Because of the clients’ love of wine and art, Nota Bene organized stops to several of Provence’s most hard-to-access vineyards, along with a private tour of the Foundation Vincent Van Gogh in Arles, led by the organization’s curator. That excursion was followed by a helicopter trip to meet the yacht in Saint-Tropez for the overnight trip to Corsica.
Sound exhausting? It was, says Lassman, but immensely fulfilling. “The goal is to extract the best an area has to offer in a limited timeframe,” he says.
Beyond the curated itinerary, another company employs a much broader definition for creating wild, one-of-a-kind experiences aboard a yacht—such as designing a loud, realistic virtual World War II battle near the vessel using augmented reality and other emerging technologies or, at the other extreme, hosting a nighttime fashion show aboard the yacht, with the models moving lithely on catwalks on specially built jetties surrounding the mothership.

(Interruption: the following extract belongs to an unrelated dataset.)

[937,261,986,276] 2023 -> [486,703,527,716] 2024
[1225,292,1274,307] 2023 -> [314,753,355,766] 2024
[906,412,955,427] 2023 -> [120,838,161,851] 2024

“We are turning fashion into theater on the superyacht,” says Andrew Grant Super, founder of London-based Berkeley Rand. “The idea is to create a private fashion show that turns into an experiential one-off event for the guests, with private unseen collections and haute couture fashion brands collaborating with us.”

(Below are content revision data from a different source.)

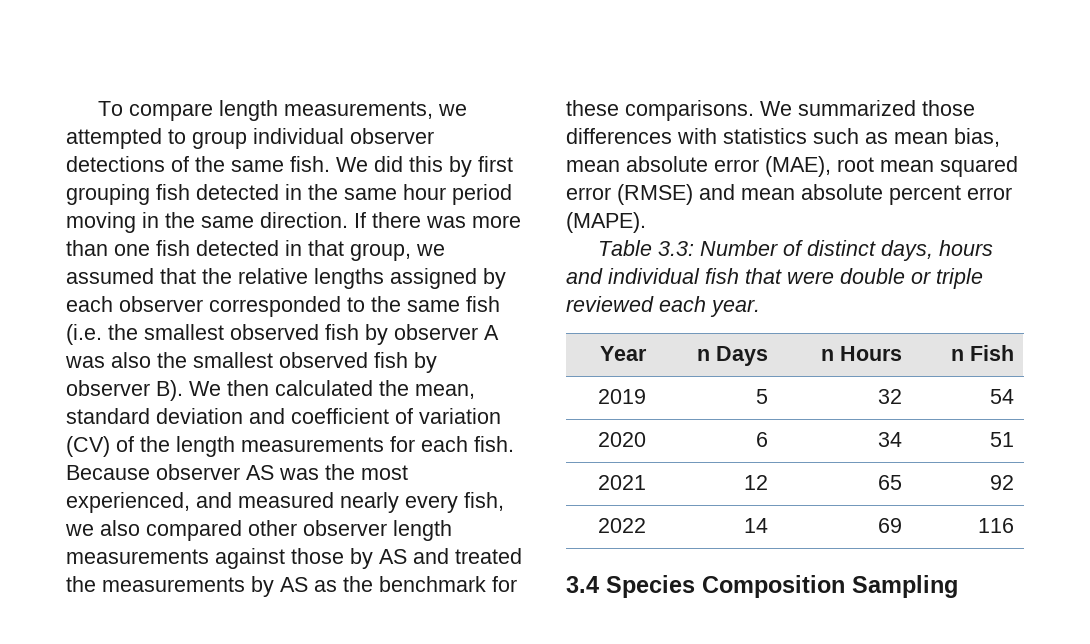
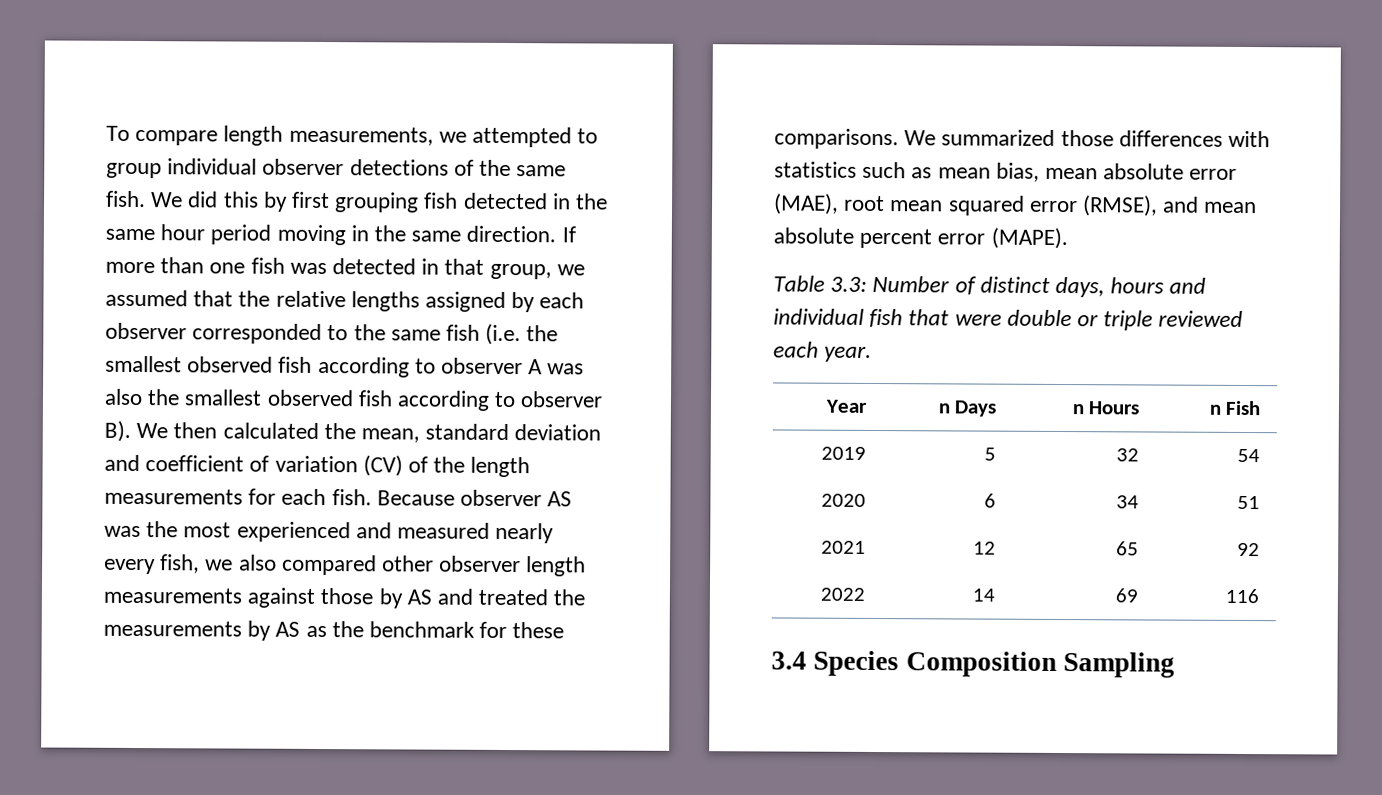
[372,212,466,228] there was -> (576, 234) none
(190, 248) none -> [289,262,327,275] was
[365,324,388,345] by -> [317,356,436,378] according to
[414,352,437,373] by -> [397,390,517,411] according to
[66,492,190,513] experienced, -> [236,521,351,543] experienced
[617,184,693,205] (RMSE) -> [1082,195,1159,217] (RMSE),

To create the unique look, the company will use swarm-drone lighting that dramatically changes the looks of the models, from bright technicolor to black-and-white silhouettes.
Or how about a pop-up restaurant on a desert island, so the owners can enjoy Michelin-caliber dining in a pristine setting? Super says the design of the 3-D-printed café can be tailored specifically to the yacht’s location. The restaurant in the image above is designed specifically for a remote sand shelf in the Maldives. “It was designed to match the unique curves of the yacht,” he says. The company also has a private floating nightclub concept to rival any Ibiza hotspot.

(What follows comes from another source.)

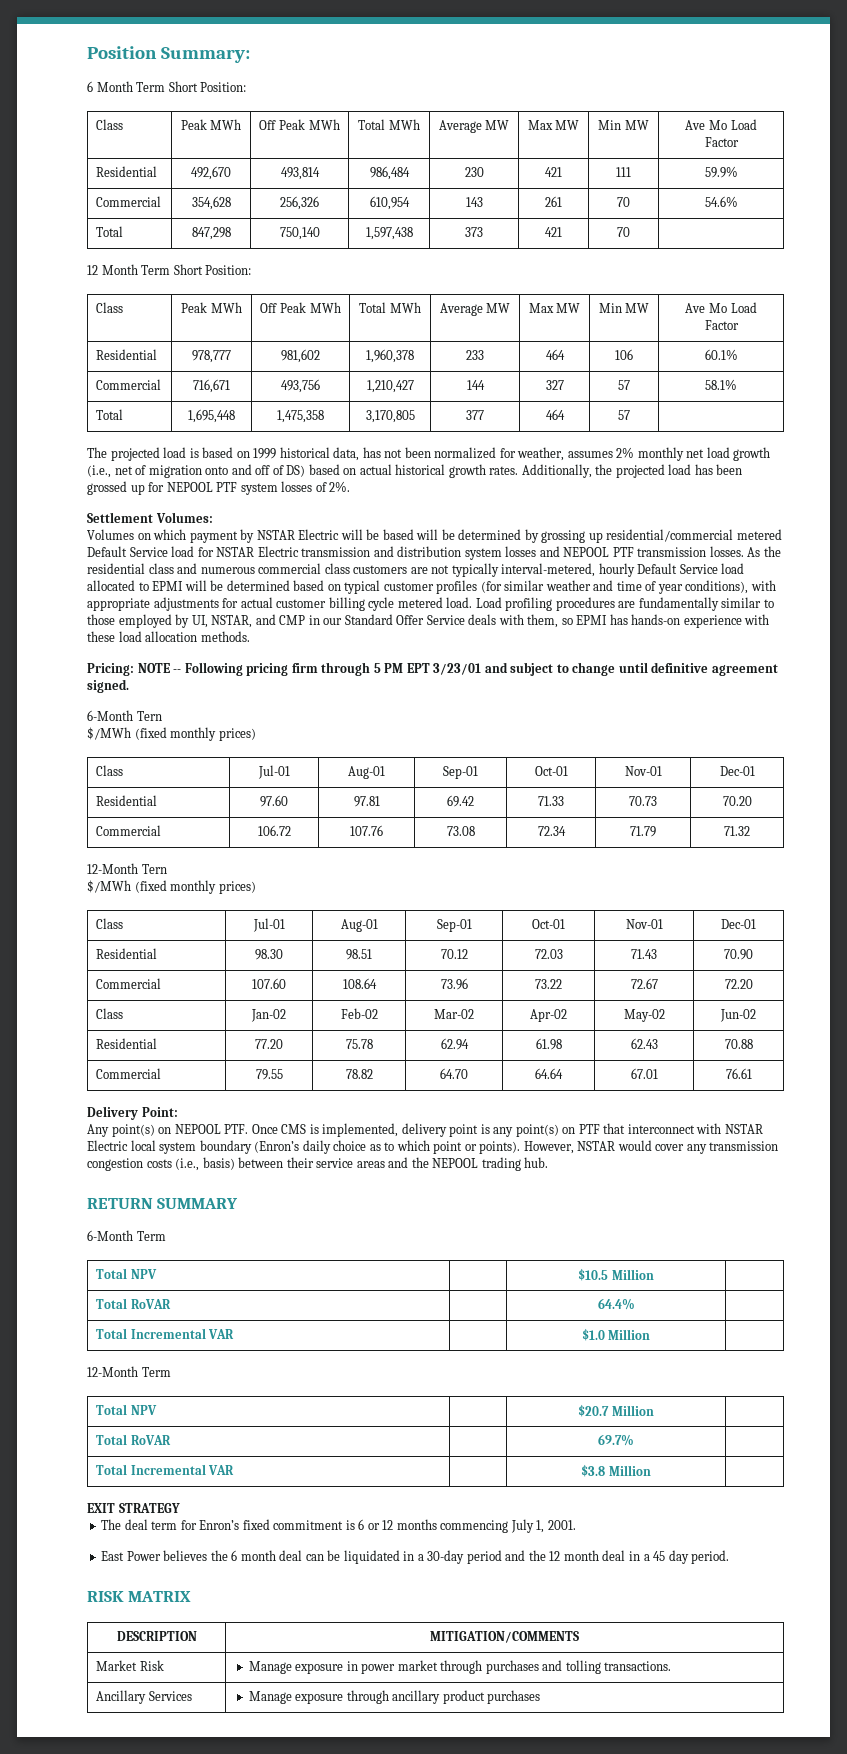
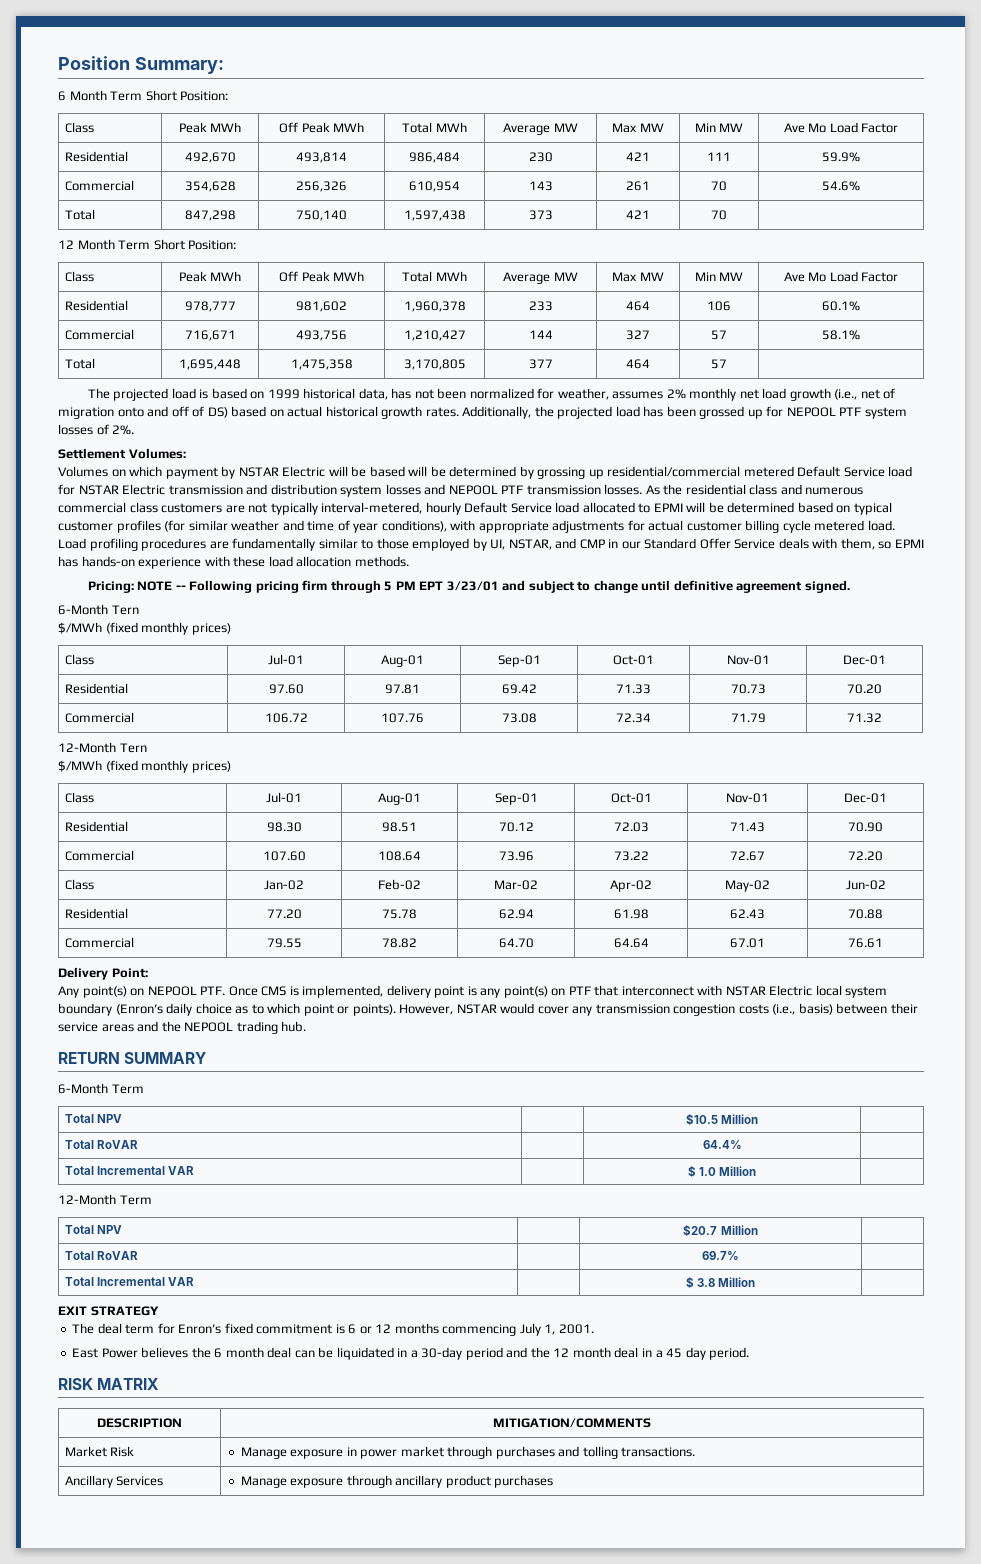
[581,1328,605,1341] $1.0 -> [687,1165,716,1178] $ 1.0
[581,1464,606,1477] $3.8 -> [685,1276,715,1289] $ 3.8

Other digital firms are focusing on creating bespoke artwork aboard the yacht. Immersive International specializes in installations in large public spaces, including the “50-50” traveling installation it unveiled at the United Nations +50 project last year in Stockholm. But the company also works with private yachting clients on more intimate and interactive pieces.
Immersive’s previous yacht projects have included creating content for a fully automatic nightclub, with artwork in rooms that transform over time. “The process uses 3-D software, photography, and AI integration to create time-based artworks that change over days and weeks,” says cofounder John Munro.
The firm has also focused on specific journeys for yacht owners by capturing scenes using 360-degree virtual reality, both above and below the ocean. It then transforms these images into an immersive memory tailor-made for the client.
Immersive is taking the concept a step farther with what it calls a “dream machines” experience. Individuals can share their dreams, and later in the day, an animated film is ready with interpretive content based on the individual’s narrative.
Talk about an intimate and bespoke experience—with free therapy thrown in on the side.